Obama on Trump victory: We are now all rooting for his success
Published: 2016-11-10 02:46:57.0 BdST Updated: 2016-11-10 02:47:26.0 BdST
US President Barack Obama has pledged to work for a smooth transition of power with president-elect Donald Trump, the Republican winner of Tuesday's election, who has promised to undo Obama's top domestic and foreign policy initiatives.
In brief remarks to reporters in the White House Rose Garden on Wednesday, Obama urged fellow Democrats to put aside their disappointment and tried to strike a positive tone after a devastating electoral defeat.
"It is no secret that the president-elect and I have some pretty significant differences," Obama said with a smile about Trump, who had long questioned whether Obama had been born in the United States and his eligibility for office.
"We are now all rooting for his success in uniting and leading the country," Obama said.
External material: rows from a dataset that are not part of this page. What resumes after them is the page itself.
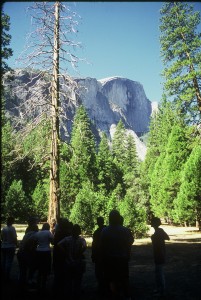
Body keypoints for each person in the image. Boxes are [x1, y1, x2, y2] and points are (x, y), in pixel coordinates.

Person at [100, 210, 134, 299]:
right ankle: (126, 296)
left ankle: (114, 295)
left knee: (111, 279)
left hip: (109, 260)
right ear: (119, 218)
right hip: (122, 259)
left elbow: (102, 246)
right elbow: (130, 242)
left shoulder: (105, 231)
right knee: (124, 278)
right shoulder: (125, 230)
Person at [58, 224, 87, 299]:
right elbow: (85, 246)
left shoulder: (67, 239)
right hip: (77, 262)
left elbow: (59, 244)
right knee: (77, 280)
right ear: (79, 231)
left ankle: (68, 294)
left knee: (68, 280)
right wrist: (80, 252)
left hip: (68, 262)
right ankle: (76, 294)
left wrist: (65, 252)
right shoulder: (81, 239)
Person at [151, 217, 170, 297]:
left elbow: (166, 238)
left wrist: (154, 237)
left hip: (159, 254)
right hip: (160, 254)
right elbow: (167, 238)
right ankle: (159, 289)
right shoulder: (160, 231)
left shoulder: (156, 234)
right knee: (158, 272)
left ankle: (161, 290)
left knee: (159, 273)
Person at [17, 223, 39, 288]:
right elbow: (31, 245)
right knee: (32, 267)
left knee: (22, 270)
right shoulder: (35, 235)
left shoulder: (27, 234)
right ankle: (29, 283)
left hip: (20, 252)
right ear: (36, 229)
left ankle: (21, 285)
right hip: (26, 253)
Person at [34, 222, 54, 292]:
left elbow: (35, 242)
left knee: (39, 269)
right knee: (45, 269)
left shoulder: (38, 233)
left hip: (38, 251)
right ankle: (43, 285)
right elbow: (52, 242)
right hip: (46, 251)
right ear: (48, 227)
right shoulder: (48, 233)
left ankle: (38, 284)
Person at [91, 216, 106, 293]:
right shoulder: (107, 230)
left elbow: (94, 244)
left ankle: (101, 286)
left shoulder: (96, 232)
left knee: (99, 272)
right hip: (106, 254)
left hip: (99, 254)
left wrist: (93, 255)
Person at [1, 217, 18, 283]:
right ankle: (7, 277)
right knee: (8, 262)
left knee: (3, 261)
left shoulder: (4, 228)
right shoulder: (12, 228)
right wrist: (16, 245)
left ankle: (3, 276)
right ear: (11, 221)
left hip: (3, 246)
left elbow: (1, 237)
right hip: (10, 246)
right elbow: (14, 238)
Obama and his wife, Michelle, campaigned hard for Democrat candidate Hillary Clinton to defeat Trump, acknowledging that the president's legacy on healthcare, climate change and financial reforms were on the line.
But Obama kept his remarks on Wednesday focused on ensuring a successful transition for Trump, noting that his Republican predecessor, former President George W. Bush, had done the same for him eight years ago.
US President Barack Obama and Vice President Joe Biden (L) turn away from the lectern after Obama spoke about the election results that saw Donald Trump become President-elect from the Rose Garden of the White House in Washington, Nov 9, 2016. Reuters
"I want to make sure that handoff is well executed because ultimately we're all on the same team," Obama said.
President Obama also hoped the US tradition of people in power not using the criminal justice system against their opponents would continue, the White House said on Wednesday when asked about Trump's pledge to jail Hillary Clinton.
"We've got a long tradition in this country of ... people in power not using the criminal justice system to exact political revenge. ... The president is hopeful that it will continue," White House spokesman Josh Earnest told a news briefing.